気候変動に対する危機感が高まるなか、「気候非常事態宣言(CED)」の動きが広がっている。海外では国や自治体、大学など約1250団体が取り組みを宣言し、日本では9月に長崎県壱岐市が表明した後、徐々に追随する自治体や大学が現れ始めた。認定NPO法人環境経営学会は都内でCEDについてシンポジウムを開き海外事例などを紹介。「市民参加が基本の自治体宣言から国を動かしていきたい」と同学会の後藤敏彦会長は意気込む。(松島 香織)

「企業は環境負荷を緩和(ミチゲーション)してきたが、今後は環境災害への適応(アダプテーション)への転換が必要」と後藤会長(12月7日、東京ビックサイト)

挨拶に立った後藤会長は、「以前はクライメイトチェンジ(気候変動)という言葉を使っていたが、今はクライメイトクライシス(気候危機)という言葉が使われている」と、気候変動への危機感を表した。

さらに、IPCC(国連気候変動に関する政府間パネル)が作成した将来の温暖化影響を予測する特別報告書を紹介し「もし1.5℃の上昇で抑えるなら、2020年から2040年あるいは2055年に向けてCO2排出量をゼロにしないと間に合わない」と話した。

EUや英国、ドイツ、フランスは、今年相次いで2050年CO2排出ゼロの方針を示した。後藤会長は「海外では法制化が進んでいる。『今日からのアクション』が必要」だと力を込める。

◆ 課題 1
提供データの最初の行から「1H35L63 151L253 107L264」を含む行まで、両端の行も含めて番号付きリストに整形してください。画像と空行は入れないこと。
本文と提供データの行は、それぞれ別の出典によるものです。

◆ 提供データ
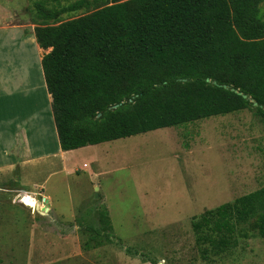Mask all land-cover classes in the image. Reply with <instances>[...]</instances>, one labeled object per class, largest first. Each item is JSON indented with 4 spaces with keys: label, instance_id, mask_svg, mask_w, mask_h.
Returning a JSON list of instances; mask_svg holds the SVG:
<instances>
[{
    "label": "rangeland",
    "instance_id": "1",
    "mask_svg": "<svg viewBox=\"0 0 264 264\" xmlns=\"http://www.w3.org/2000/svg\"><path fill=\"white\" fill-rule=\"evenodd\" d=\"M22 1L11 0L16 20L38 25L36 0ZM33 64L25 62L35 76ZM23 102L19 122L36 112L26 131L58 144L51 108ZM33 136L28 146L40 150ZM10 139L9 131L0 134V163L14 158L19 166L0 171V188L28 190L48 207L43 215L0 200V264H264V238L249 234L204 255L192 228L207 210L264 187V121L254 107L65 151L52 163L11 156Z\"/></svg>",
    "mask_w": 264,
    "mask_h": 264
},
{
    "label": "trees",
    "instance_id": "2",
    "mask_svg": "<svg viewBox=\"0 0 264 264\" xmlns=\"http://www.w3.org/2000/svg\"><path fill=\"white\" fill-rule=\"evenodd\" d=\"M69 1H35L63 151L253 107L264 121V0L62 4ZM99 1L105 5L58 21ZM192 228L204 255L249 234L264 238V187L207 210Z\"/></svg>",
    "mask_w": 264,
    "mask_h": 264
},
{
    "label": "crops",
    "instance_id": "3",
    "mask_svg": "<svg viewBox=\"0 0 264 264\" xmlns=\"http://www.w3.org/2000/svg\"><path fill=\"white\" fill-rule=\"evenodd\" d=\"M21 3L25 4L22 0ZM17 5L18 3L12 5L11 0H0V94L3 96H0V134L7 131L11 133L12 139L8 141L5 149L10 153L12 152L11 156L14 157V154L20 156L27 164L29 161H33L32 163L40 161L52 163L56 156L65 152L60 148L55 122V140L57 137L58 144L56 142L54 146L50 147L44 141L41 131H26L23 127L26 121L30 120L36 112H33L29 118L23 117L22 122H19L21 121L19 119L17 120V117L20 116L18 99L24 102L32 99L36 104L35 106L38 107L44 102L52 110V96L47 90L42 69V59L44 55L51 51V48L43 49L38 44L35 36V28L38 25L16 20L19 7ZM29 57L34 59L33 69L37 66L34 70L35 76L29 71L32 68L25 65ZM19 95L22 96L17 98ZM47 115L54 121L52 111L51 114L48 111ZM34 133L38 135V140L41 141L38 142L42 146L40 150L36 151L28 146V142L31 140L30 138L34 137ZM90 146L88 145V147ZM63 165L65 168L66 164ZM18 166L19 164L16 163L14 158L8 159L6 162L0 163V171L12 172L17 170Z\"/></svg>",
    "mask_w": 264,
    "mask_h": 264
},
{
    "label": "bare ground",
    "instance_id": "4",
    "mask_svg": "<svg viewBox=\"0 0 264 264\" xmlns=\"http://www.w3.org/2000/svg\"><path fill=\"white\" fill-rule=\"evenodd\" d=\"M0 200L25 205L32 211L38 210L37 206L43 207V212L48 207V199L39 202L37 197L28 190H9L0 188Z\"/></svg>",
    "mask_w": 264,
    "mask_h": 264
},
{
    "label": "water",
    "instance_id": "5",
    "mask_svg": "<svg viewBox=\"0 0 264 264\" xmlns=\"http://www.w3.org/2000/svg\"><path fill=\"white\" fill-rule=\"evenodd\" d=\"M223 87L228 88L227 85H224ZM232 91L237 92V93H239V94H242V92H239L238 90H236V89H234V88H232ZM243 96H244V97H247V95H245V94H243ZM254 105L257 106V102H254ZM117 107H118V105H114V106H113V108H117ZM22 191H24V190H22ZM37 208H38V211H39L41 214L44 215V214L47 213V212H46V213L43 212V209H44L43 207L37 206Z\"/></svg>",
    "mask_w": 264,
    "mask_h": 264
}]
</instances>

◆ 課題 2
気候非常事態宣言をめぐる本文を、手を加えずに全文抜き出すこと。

◆ 解答 1
1. Mask all land-cover classes in the image. Reply with <instances>[...]</instances>, one labeled object per class, largest first. Each item is JSON indented with 4 spaces with keys: label, instance_id, mask_svg, mask_w, mask_h.
2. Returning a JSON list of instances; mask_svg holds the SVG:
3. <instances>
4. [{
5.     "label": "rangeland",
6.     "instance_id": "1",
7.     "mask_svg": "<svg viewBox=\"0 0 264 264\" xmlns=\"http://www.w3.org/2000/svg\"><path fill=\"white\" fill-rule=\"evenodd\" d=\"M22 1L11 0L16 20L38 25L36 0ZM33 64L25 62L35 76ZM23 102L19 122L36 112L26 131L58 144L51 108ZM33 136L28 146L40 150ZM10 139L9 131L0 134V163L14 158L19 166L0 171V188L28 190L48 207L43 215L0 200V264H264V238L249 234L204 255L192 228L207 210L264 187V121L254 107L65 151L52 163L11 156Z\"/></svg>",
8.     "mask_w": 264,
9.     "mask_h": 264
10. },
11. {
12.     "label": "trees",
13.     "instance_id": "2",
14.     "mask_svg": "<svg viewBox=\"0 0 264 264\" xmlns=\"http://www.w3.org/2000/svg\"><path fill=\"white\" fill-rule=\"evenodd\" d=\"M69 1H35L63 151L253 107L264 121V0L62 4ZM99 1L105 5L58 21ZM192 228L204 255L249 234L264 238V187L207 210Z\"/></svg>",

◆ 解答 2
気候変動に対する危機感が高まるなか、「気候非常事態宣言(CED)」の動きが広がっている。海外では国や自治体、大学など約1250団体が取り組みを宣言し、日本では9月に長崎県壱岐市が表明した後、徐々に追随する自治体や大学が現れ始めた。認定NPO法人環境経営学会は都内でCEDについてシンポジウムを開き海外事例などを紹介。「市民参加が基本の自治体宣言から国を動かしていきたい」と同学会の後藤敏彦会長は意気込む。(松島 香織)

「企業は環境負荷を緩和(ミチゲーション)してきたが、今後は環境災害への適応(アダプテーション)への転換が必要」と後藤会長(12月7日、東京ビックサイト)

挨拶に立った後藤会長は、「以前はクライメイトチェンジ(気候変動)という言葉を使っていたが、今はクライメイトクライシス(気候危機)という言葉が使われている」と、気候変動への危機感を表した。

さらに、IPCC(国連気候変動に関する政府間パネル)が作成した将来の温暖化影響を予測する特別報告書を紹介し「もし1.5℃の上昇で抑えるなら、2020年から2040年あるいは2055年に向けてCO2排出量をゼロにしないと間に合わない」と話した。

EUや英国、ドイツ、フランスは、今年相次いで2050年CO2排出ゼロの方針を示した。後藤会長は「海外では法制化が進んでいる。『今日からのアクション』が必要」だと力を込める。